◆ **The task**
Return the records exactly, keeping every line as it is.

Information provided Start Marker

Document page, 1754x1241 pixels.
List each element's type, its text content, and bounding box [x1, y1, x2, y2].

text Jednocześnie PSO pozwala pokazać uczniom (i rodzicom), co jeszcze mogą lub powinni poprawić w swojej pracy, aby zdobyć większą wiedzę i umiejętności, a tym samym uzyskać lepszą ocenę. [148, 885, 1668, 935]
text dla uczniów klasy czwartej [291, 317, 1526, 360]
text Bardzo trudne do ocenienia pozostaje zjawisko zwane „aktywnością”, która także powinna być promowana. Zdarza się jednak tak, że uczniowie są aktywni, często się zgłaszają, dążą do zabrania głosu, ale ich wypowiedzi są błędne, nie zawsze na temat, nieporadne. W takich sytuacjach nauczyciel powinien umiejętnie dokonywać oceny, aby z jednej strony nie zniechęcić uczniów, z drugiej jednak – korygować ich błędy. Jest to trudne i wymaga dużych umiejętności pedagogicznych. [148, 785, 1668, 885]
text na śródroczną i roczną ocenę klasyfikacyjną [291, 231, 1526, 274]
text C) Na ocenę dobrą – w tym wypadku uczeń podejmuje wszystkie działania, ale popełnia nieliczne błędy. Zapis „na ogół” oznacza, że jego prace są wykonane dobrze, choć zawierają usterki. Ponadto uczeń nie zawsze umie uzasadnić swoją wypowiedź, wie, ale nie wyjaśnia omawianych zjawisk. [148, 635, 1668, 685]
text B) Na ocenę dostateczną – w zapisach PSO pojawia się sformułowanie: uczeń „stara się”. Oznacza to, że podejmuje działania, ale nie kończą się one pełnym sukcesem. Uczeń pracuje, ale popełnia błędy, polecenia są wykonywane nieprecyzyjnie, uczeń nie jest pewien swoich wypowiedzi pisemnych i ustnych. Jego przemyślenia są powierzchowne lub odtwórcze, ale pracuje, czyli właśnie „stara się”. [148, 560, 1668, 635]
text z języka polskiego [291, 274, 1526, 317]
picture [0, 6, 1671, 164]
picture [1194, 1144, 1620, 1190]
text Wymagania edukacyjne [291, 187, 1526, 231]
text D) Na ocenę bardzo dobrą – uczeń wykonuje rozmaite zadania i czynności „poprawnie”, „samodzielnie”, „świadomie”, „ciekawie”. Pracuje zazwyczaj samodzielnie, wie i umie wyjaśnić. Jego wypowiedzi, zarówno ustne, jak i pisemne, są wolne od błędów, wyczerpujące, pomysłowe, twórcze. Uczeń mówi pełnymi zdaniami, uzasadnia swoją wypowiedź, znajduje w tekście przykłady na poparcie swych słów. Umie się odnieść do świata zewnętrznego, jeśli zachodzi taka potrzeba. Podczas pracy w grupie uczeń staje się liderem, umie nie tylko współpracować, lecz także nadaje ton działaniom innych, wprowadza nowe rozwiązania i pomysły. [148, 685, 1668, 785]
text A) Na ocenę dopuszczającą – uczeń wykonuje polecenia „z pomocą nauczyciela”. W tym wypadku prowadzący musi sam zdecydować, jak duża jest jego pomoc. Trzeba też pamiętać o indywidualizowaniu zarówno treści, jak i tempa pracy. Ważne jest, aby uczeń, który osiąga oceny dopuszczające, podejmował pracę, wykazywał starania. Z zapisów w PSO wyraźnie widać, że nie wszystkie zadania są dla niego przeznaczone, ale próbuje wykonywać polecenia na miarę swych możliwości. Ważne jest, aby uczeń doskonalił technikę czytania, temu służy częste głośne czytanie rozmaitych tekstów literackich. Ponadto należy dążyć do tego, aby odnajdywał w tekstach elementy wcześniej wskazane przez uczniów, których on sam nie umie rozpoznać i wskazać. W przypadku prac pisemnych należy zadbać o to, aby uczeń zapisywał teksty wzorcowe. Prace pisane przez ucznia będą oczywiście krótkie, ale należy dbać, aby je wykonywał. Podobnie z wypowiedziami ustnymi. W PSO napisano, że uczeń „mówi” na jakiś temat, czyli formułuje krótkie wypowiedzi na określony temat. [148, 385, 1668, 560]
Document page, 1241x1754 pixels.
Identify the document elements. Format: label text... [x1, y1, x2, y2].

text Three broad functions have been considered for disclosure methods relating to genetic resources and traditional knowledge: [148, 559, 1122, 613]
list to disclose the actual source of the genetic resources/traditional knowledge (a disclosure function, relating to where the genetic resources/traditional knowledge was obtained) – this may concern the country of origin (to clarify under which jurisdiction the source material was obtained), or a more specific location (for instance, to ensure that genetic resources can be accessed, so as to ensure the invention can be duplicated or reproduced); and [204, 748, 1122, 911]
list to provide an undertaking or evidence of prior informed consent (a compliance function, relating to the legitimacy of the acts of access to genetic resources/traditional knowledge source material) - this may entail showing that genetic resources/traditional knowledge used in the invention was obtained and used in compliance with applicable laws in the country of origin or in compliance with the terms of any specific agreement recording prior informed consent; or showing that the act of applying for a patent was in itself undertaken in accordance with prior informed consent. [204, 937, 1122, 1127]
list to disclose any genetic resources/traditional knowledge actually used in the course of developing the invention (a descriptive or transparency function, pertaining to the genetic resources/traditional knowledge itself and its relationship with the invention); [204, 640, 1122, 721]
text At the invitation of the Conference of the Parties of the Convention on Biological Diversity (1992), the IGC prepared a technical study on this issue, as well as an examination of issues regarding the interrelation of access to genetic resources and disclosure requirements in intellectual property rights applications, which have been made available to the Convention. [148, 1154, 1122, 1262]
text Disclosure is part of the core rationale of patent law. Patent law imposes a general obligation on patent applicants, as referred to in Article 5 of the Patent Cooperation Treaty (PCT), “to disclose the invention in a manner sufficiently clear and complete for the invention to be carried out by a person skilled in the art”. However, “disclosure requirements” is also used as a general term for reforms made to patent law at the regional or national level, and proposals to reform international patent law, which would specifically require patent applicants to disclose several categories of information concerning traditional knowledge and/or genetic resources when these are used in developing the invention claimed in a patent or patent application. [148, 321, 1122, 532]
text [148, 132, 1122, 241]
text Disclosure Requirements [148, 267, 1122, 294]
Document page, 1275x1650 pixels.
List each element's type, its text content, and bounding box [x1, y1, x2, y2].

Information provided End Marker

◆ **Exercise answer**
Document page, 1754x1241 pixels.
List each element's type, its text content, and bounding box [x1, y1, x2, y2].

text Jednocześnie PSO pozwala pokazać uczniom (i rodzicom), co jeszcze mogą lub powinni poprawić w swojej pracy, aby zdobyć większą wiedzę i umiejętności, a tym samym uzyskać lepszą ocenę. [148, 885, 1668, 935]
text dla uczniów klasy czwartej [291, 317, 1526, 360]
text Bardzo trudne do ocenienia pozostaje zjawisko zwane „aktywnością”, która także powinna być promowana. Zdarza się jednak tak, że uczniowie są aktywni, często się zgłaszają, dążą do zabrania głosu, ale ich wypowiedzi są błędne, nie zawsze na temat, nieporadne. W takich sytuacjach nauczyciel powinien umiejętnie dokonywać oceny, aby z jednej strony nie zniechęcić uczniów, z drugiej jednak – korygować ich błędy. Jest to trudne i wymaga dużych umiejętności pedagogicznych. [148, 785, 1668, 885]
text na śródroczną i roczną ocenę klasyfikacyjną [291, 231, 1526, 274]
text C) Na ocenę dobrą – w tym wypadku uczeń podejmuje wszystkie działania, ale popełnia nieliczne błędy. Zapis „na ogół” oznacza, że jego prace są wykonane dobrze, choć zawierają usterki. Ponadto uczeń nie zawsze umie uzasadnić swoją wypowiedź, wie, ale nie wyjaśnia omawianych zjawisk. [148, 635, 1668, 685]
text B) Na ocenę dostateczną – w zapisach PSO pojawia się sformułowanie: uczeń „stara się”. Oznacza to, że podejmuje działania, ale nie kończą się one pełnym sukcesem. Uczeń pracuje, ale popełnia błędy, polecenia są wykonywane nieprecyzyjnie, uczeń nie jest pewien swoich wypowiedzi pisemnych i ustnych. Jego przemyślenia są powierzchowne lub odtwórcze, ale pracuje, czyli właśnie „stara się”. [148, 560, 1668, 635]
text z języka polskiego [291, 274, 1526, 317]
picture [0, 6, 1671, 164]
picture [1194, 1144, 1620, 1190]
text Wymagania edukacyjne [291, 187, 1526, 231]
text D) Na ocenę bardzo dobrą – uczeń wykonuje rozmaite zadania i czynności „poprawnie”, „samodzielnie”, „świadomie”, „ciekawie”. Pracuje zazwyczaj samodzielnie, wie i umie wyjaśnić. Jego wypowiedzi, zarówno ustne, jak i pisemne, są wolne od błędów, wyczerpujące, pomysłowe, twórcze. Uczeń mówi pełnymi zdaniami, uzasadnia swoją wypowiedź, znajduje w tekście przykłady na poparcie swych słów. Umie się odnieść do świata zewnętrznego, jeśli zachodzi taka potrzeba. Podczas pracy w grupie uczeń staje się liderem, umie nie tylko współpracować, lecz także nadaje ton działaniom innych, wprowadza nowe rozwiązania i pomysły. [148, 685, 1668, 785]
text A) Na ocenę dopuszczającą – uczeń wykonuje polecenia „z pomocą nauczyciela”. W tym wypadku prowadzący musi sam zdecydować, jak duża jest jego pomoc. Trzeba też pamiętać o indywidualizowaniu zarówno treści, jak i tempa pracy. Ważne jest, aby uczeń, który osiąga oceny dopuszczające, podejmował pracę, wykazywał starania. Z zapisów w PSO wyraźnie widać, że nie wszystkie zadania są dla niego przeznaczone, ale próbuje wykonywać polecenia na miarę swych możliwości. Ważne jest, aby uczeń doskonalił technikę czytania, temu służy częste głośne czytanie rozmaitych tekstów literackich. Ponadto należy dążyć do tego, aby odnajdywał w tekstach elementy wcześniej wskazane przez uczniów, których on sam nie umie rozpoznać i wskazać. W przypadku prac pisemnych należy zadbać o to, aby uczeń zapisywał teksty wzorcowe. Prace pisane przez ucznia będą oczywiście krótkie, ale należy dbać, aby je wykonywał. Podobnie z wypowiedziami ustnymi. W PSO napisano, że uczeń „mówi” na jakiś temat, czyli formułuje krótkie wypowiedzi na określony temat. [148, 385, 1668, 560]
Document page, 1241x1754 pixels.
Identify the document elements. Format: label text... [x1, y1, x2, y2].

text Three broad functions have been considered for disclosure methods relating to genetic resources and traditional knowledge: [148, 559, 1122, 613]
list to disclose the actual source of the genetic resources/traditional knowledge (a disclosure function, relating to where the genetic resources/traditional knowledge was obtained) – this may concern the country of origin (to clarify under which jurisdiction the source material was obtained), or a more specific location (for instance, to ensure that genetic resources can be accessed, so as to ensure the invention can be duplicated or reproduced); and [204, 748, 1122, 911]
list to provide an undertaking or evidence of prior informed consent (a compliance function, relating to the legitimacy of the acts of access to genetic resources/traditional knowledge source material) - this may entail showing that genetic resources/traditional knowledge used in the invention was obtained and used in compliance with applicable laws in the country of origin or in compliance with the terms of any specific agreement recording prior informed consent; or showing that the act of applying for a patent was in itself undertaken in accordance with prior informed consent. [204, 937, 1122, 1127]
list to disclose any genetic resources/traditional knowledge actually used in the course of developing the invention (a descriptive or transparency function, pertaining to the genetic resources/traditional knowledge itself and its relationship with the invention); [204, 640, 1122, 721]
text At the invitation of the Conference of the Parties of the Convention on Biological Diversity (1992), the IGC prepared a technical study on this issue, as well as an examination of issues regarding the interrelation of access to genetic resources and disclosure requirements in intellectual property rights applications, which have been made available to the Convention. [148, 1154, 1122, 1262]
text Disclosure is part of the core rationale of patent law. Patent law imposes a general obligation on patent applicants, as referred to in Article 5 of the Patent Cooperation Treaty (PCT), “to disclose the invention in a manner sufficiently clear and complete for the invention to be carried out by a person skilled in the art”. However, “disclosure requirements” is also used as a general term for reforms made to patent law at the regional or national level, and proposals to reform international patent law, which would specifically require patent applicants to disclose several categories of information concerning traditional knowledge and/or genetic resources when these are used in developing the invention claimed in a patent or patent application. [148, 321, 1122, 532]
text [148, 132, 1122, 241]
text Disclosure Requirements [148, 267, 1122, 294]
Document page, 1275x1650 pixels.
List each element's type, its text content, and bounding box [x1, y1, x2, y2].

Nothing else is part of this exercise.